# What is expected
Omit every picture. Return all other data as it stands.

# Provided material
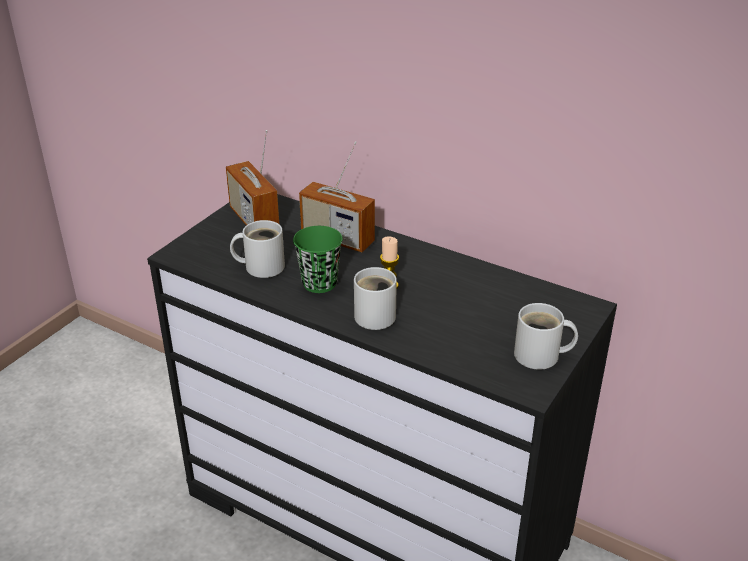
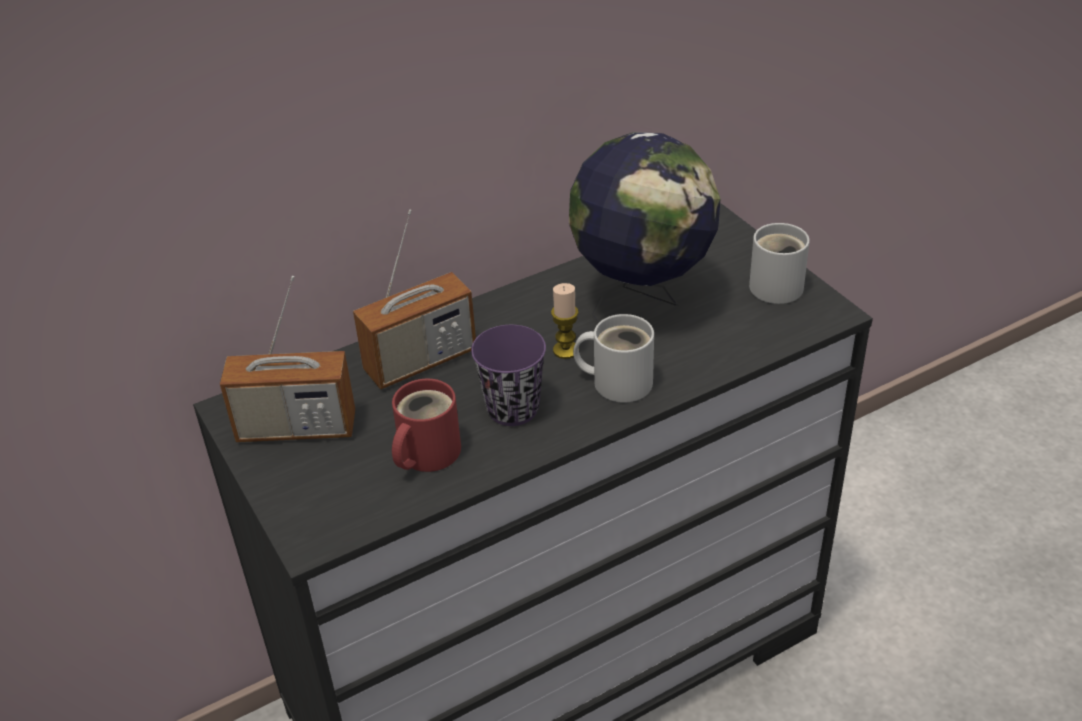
camera: 60 degrees left, 5 degrees up
white mug [230,220,285,278] -> red mug [392,379,461,472]
green cup [293,226,343,293] -> purple cup [471,325,546,426]
none -> globe [569,132,720,325]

# Answer to this problem
camera: 60 degrees left, 5 degrees up
white mug [230,220,285,278] -> red mug [392,379,461,472]
green cup [293,226,343,293] -> purple cup [471,325,546,426]
none -> globe [569,132,720,325]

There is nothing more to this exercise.